Her initial goal is to get someone under 25 years old (her definition of young) on the boards of every nonprofit in the city, with an eventual goal of having one person under 25 on every board in Pittsburgh by 2022 (hence the name Y’22). Priore says she feels that nonprofits are a good starting point because of how many there are in the city, and how often they cater to youth.

Like any instance of a room lacking diversity, a dearth of young people in board rooms is an issue of people in one group discussing what’s best for another group who is absent from their decision-making.

“They say, ‘OK, what would young people want?’ And they’re making assumptions. For me, it’s like you don’t have to conspire or think about what they might say. You can just have them in this conversation,” says Priore. “If there is a nonprofit specializing in afterschool programming, having a young person on there … they can really answer questions that only fellow young people can.”

This age discrepancy is not exclusive to Pittsburgh, but it could be indicative of a larger trend of young people starting to feel an urgent need to take action and being told to wait until they’re older. Priore points to Greta Thunberg and other teen activists who are criticized, even from their supporters, for taking action instead of staying in school. As any young person could tell you, youth today aren’t growing up in a world that promises them a stable future.

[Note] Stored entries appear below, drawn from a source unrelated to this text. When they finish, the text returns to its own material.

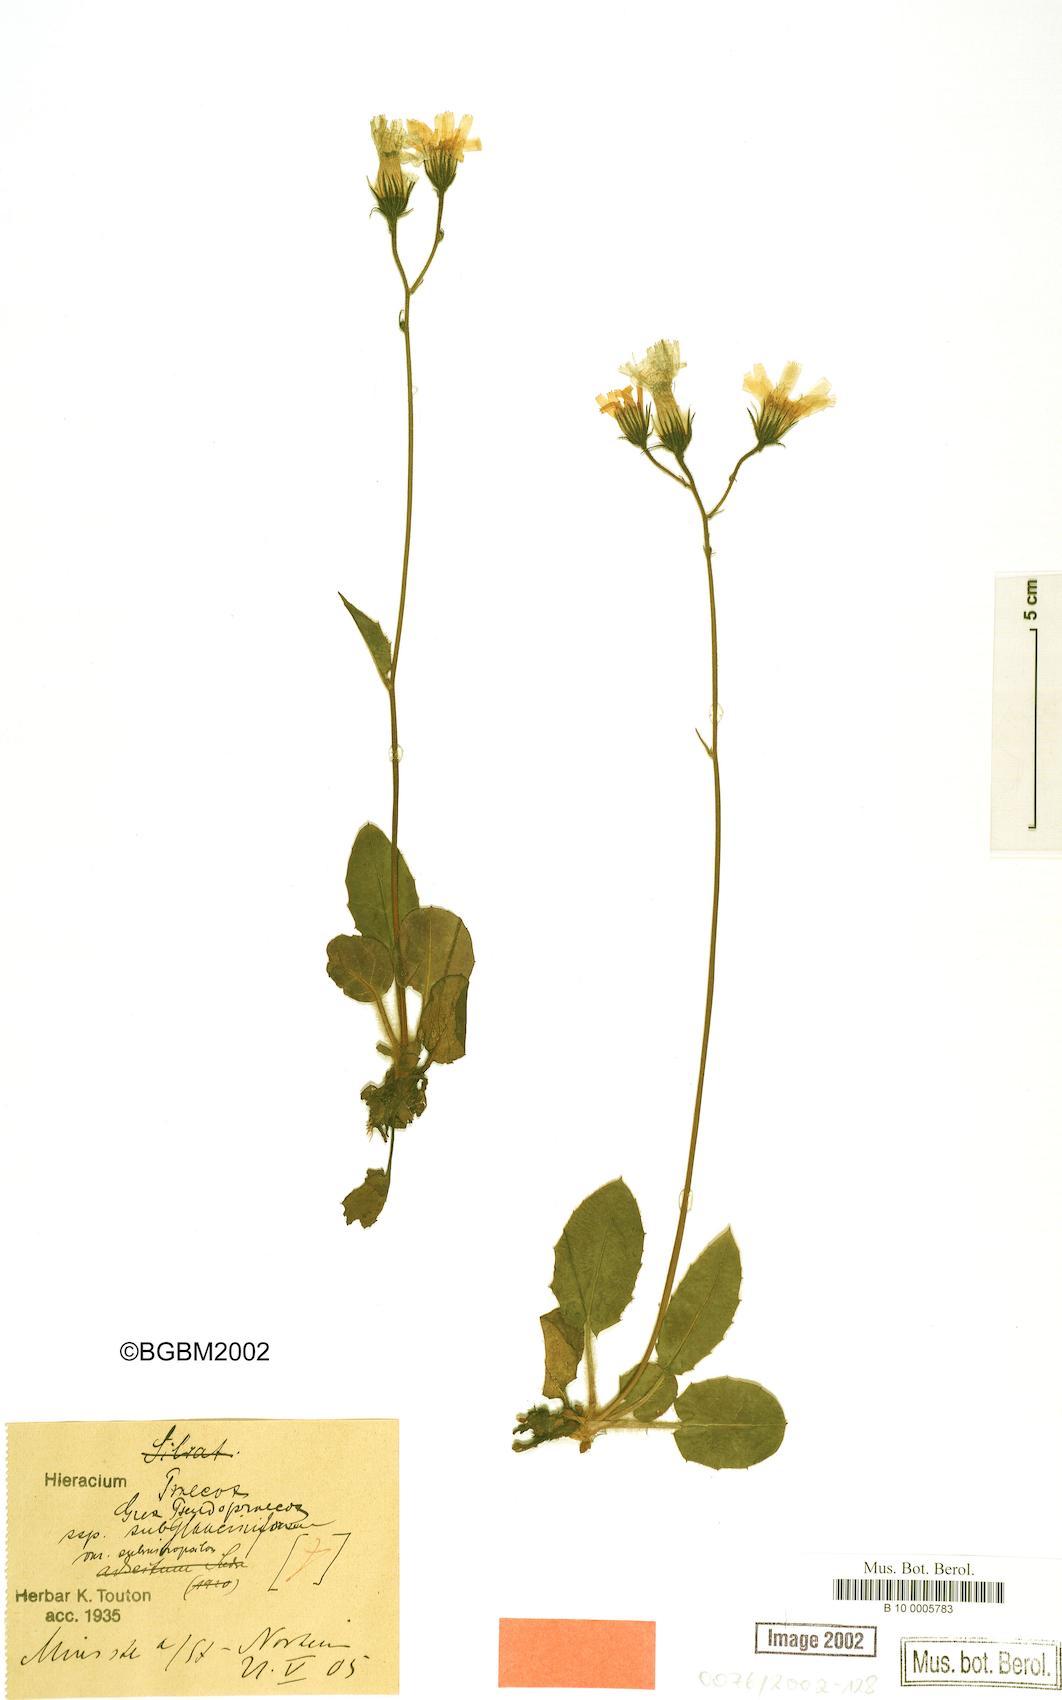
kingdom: Plantae
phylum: Tracheophyta
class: Magnoliopsida
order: Asterales
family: Asteraceae
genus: Hieracium
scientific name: Hieracium praecox
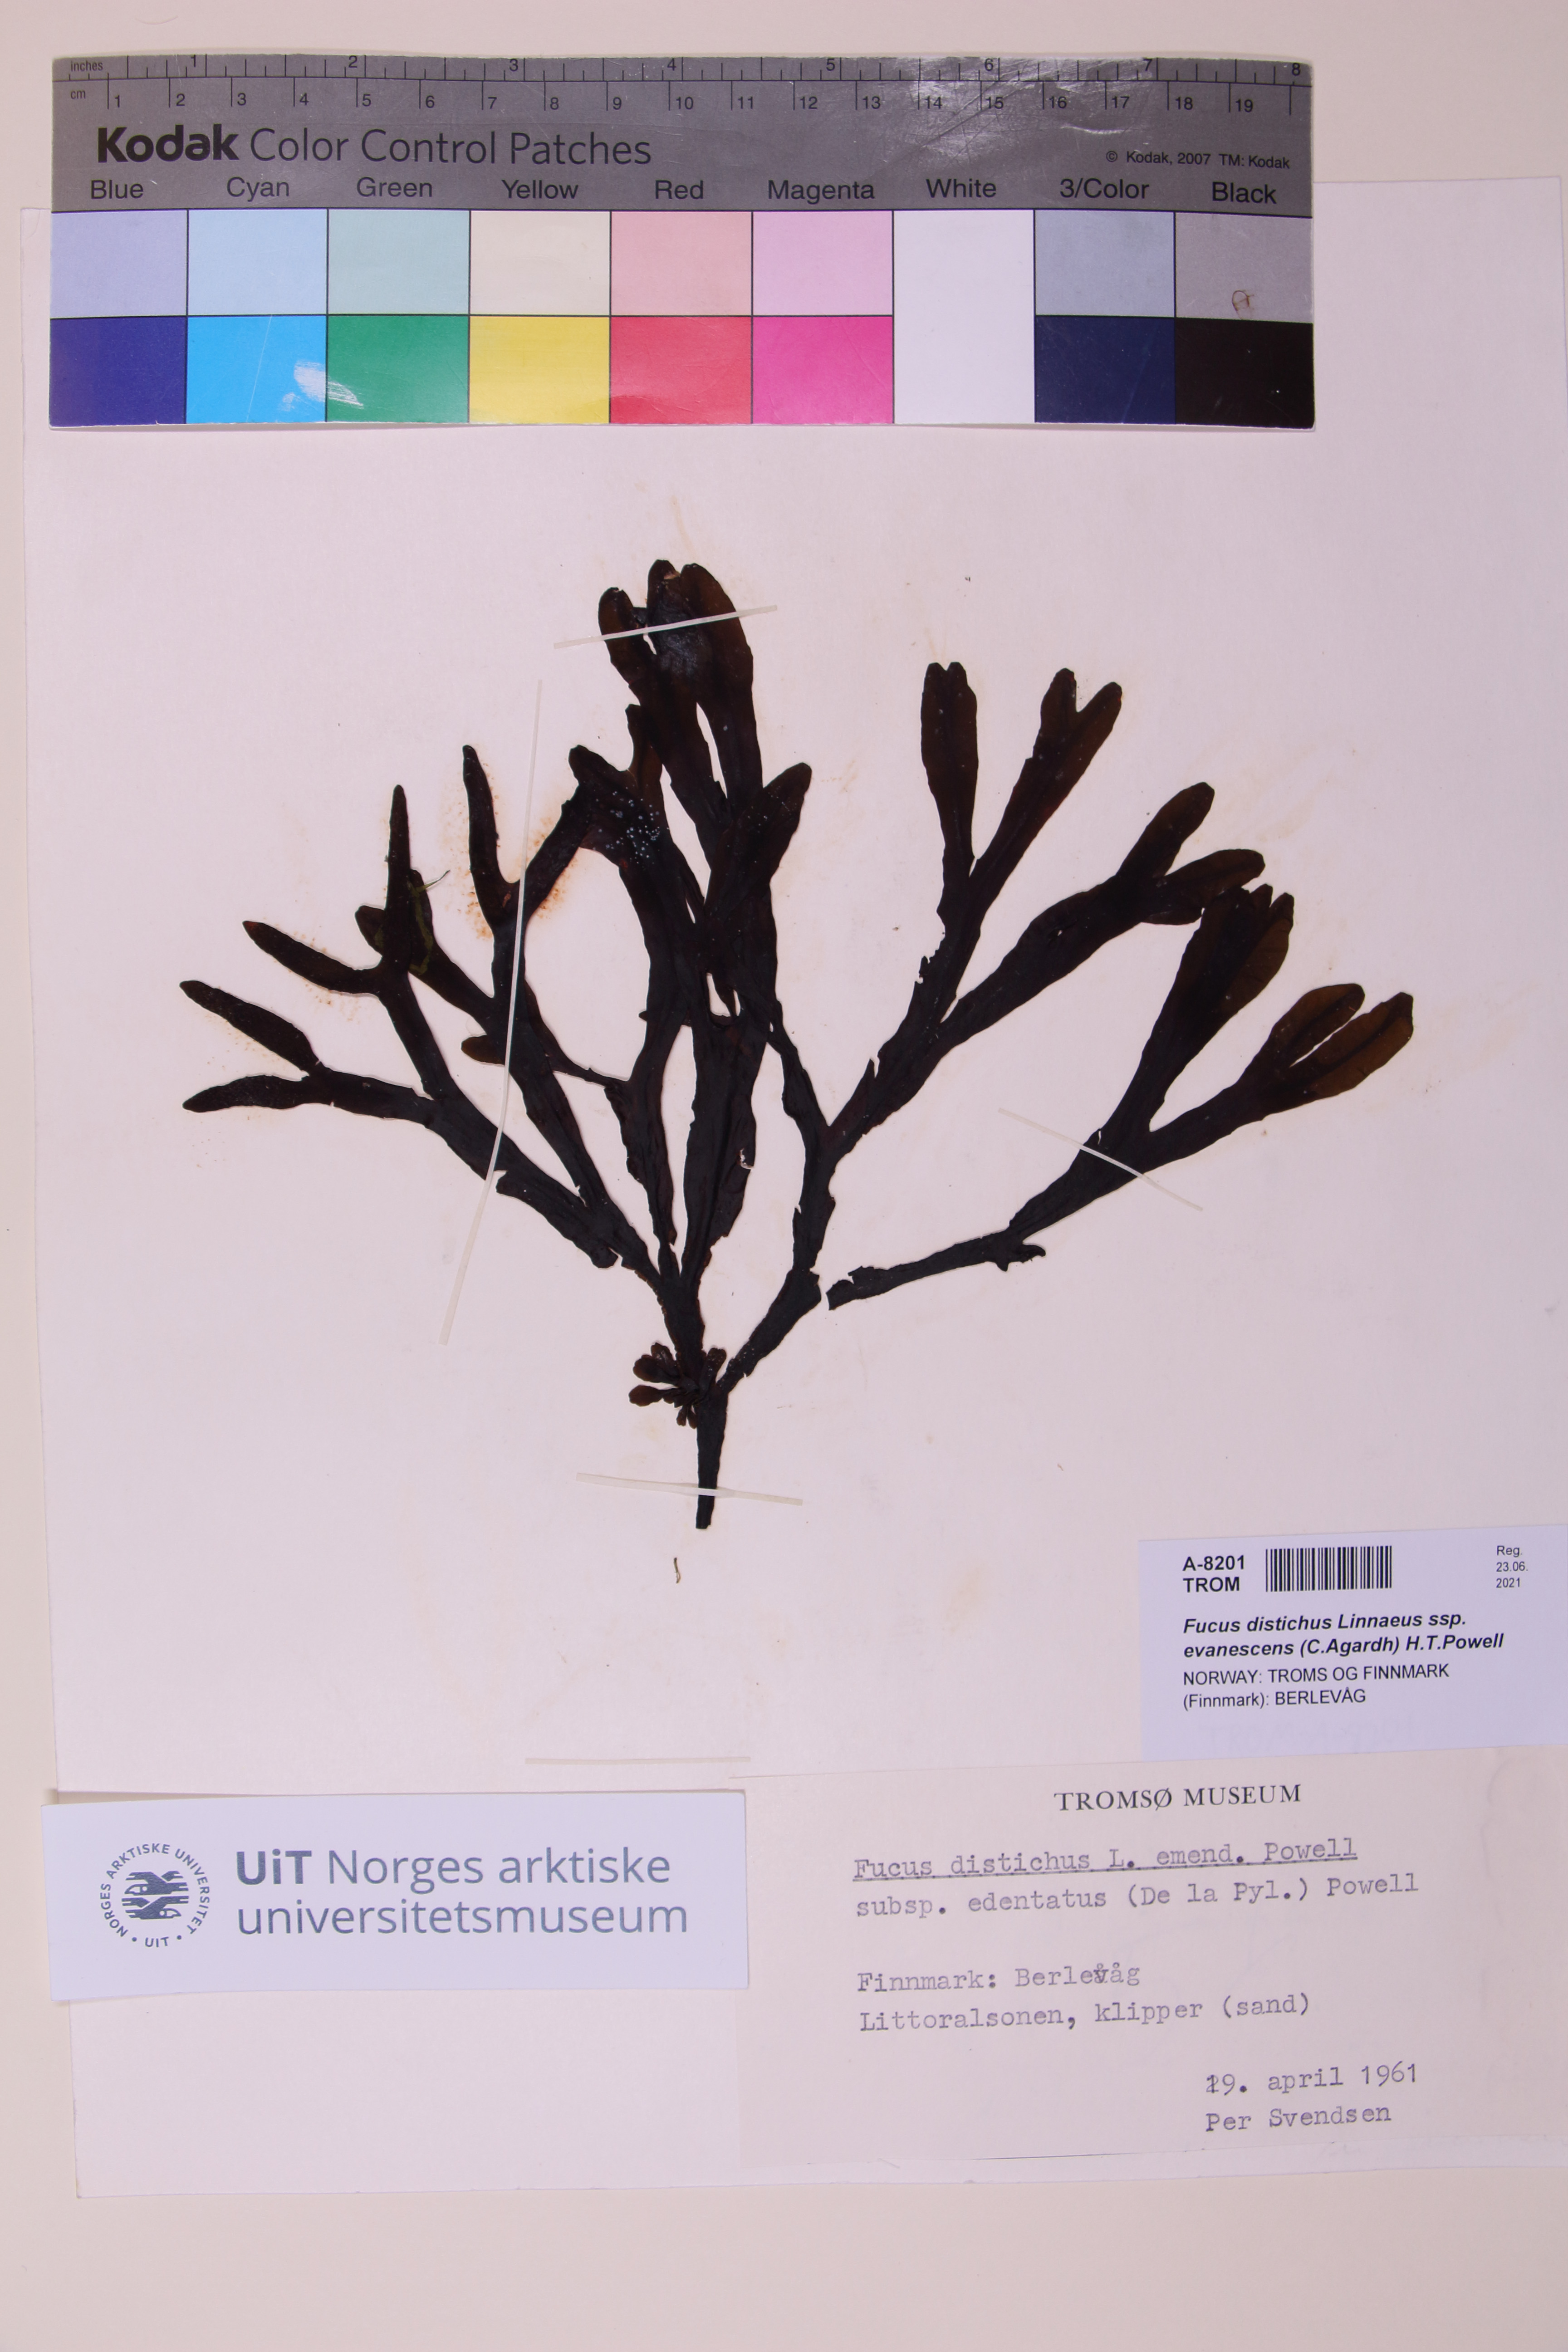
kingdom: Chromista
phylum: Ochrophyta
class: Phaeophyceae
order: Fucales
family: Fucaceae
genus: Fucus
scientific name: Fucus evanescens
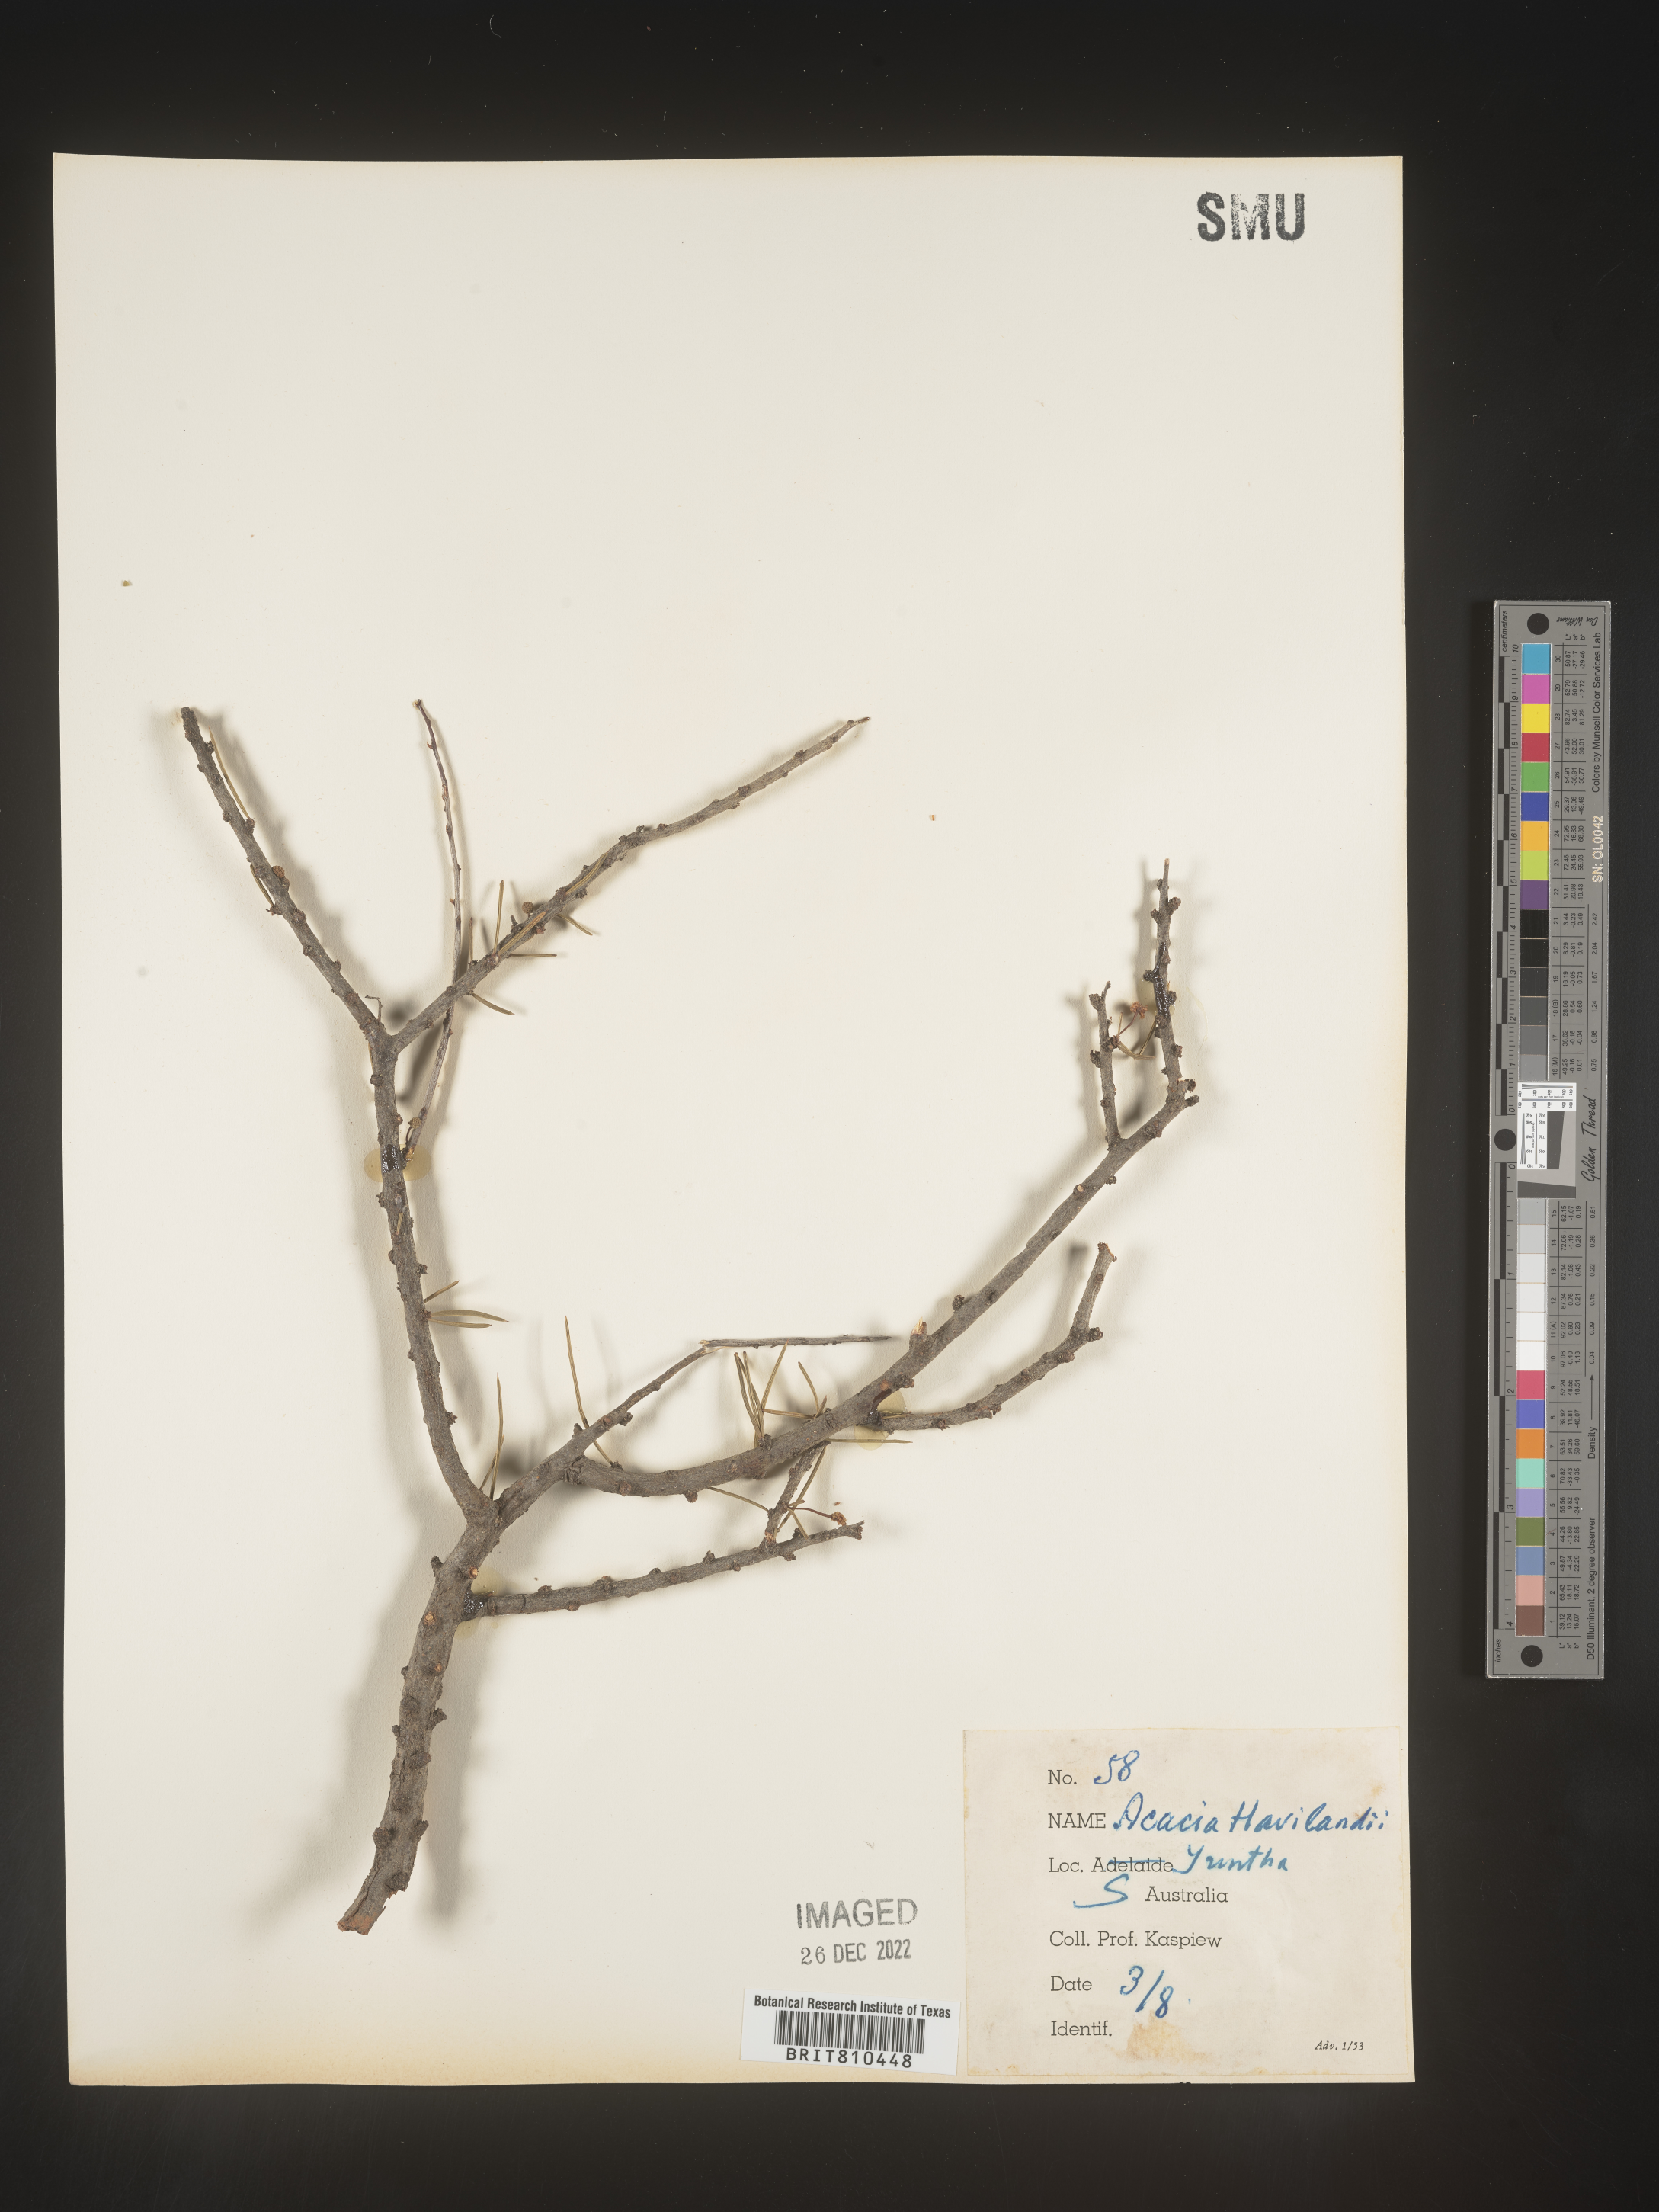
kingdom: Plantae
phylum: Tracheophyta
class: Magnoliopsida
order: Fabales
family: Fabaceae
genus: Acacia
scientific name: Acacia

“I think this represents a larger issue of millennials versus Gen Z,” says Priore. “I’m kind of concerned about the future of that [dynamic] because I’m really not sure when or if we’ll be able to work together right now and this is a time when we all need to work together.”

Responses to Y'22 from nonprofit organizations have been mixed, with some disagreeing, and others supporting the idea, but only in theory. The real test, she says, is whether or not anyone actually follows through.

“I think that’s a reachable goal cause we’re just asking for one person,” she says.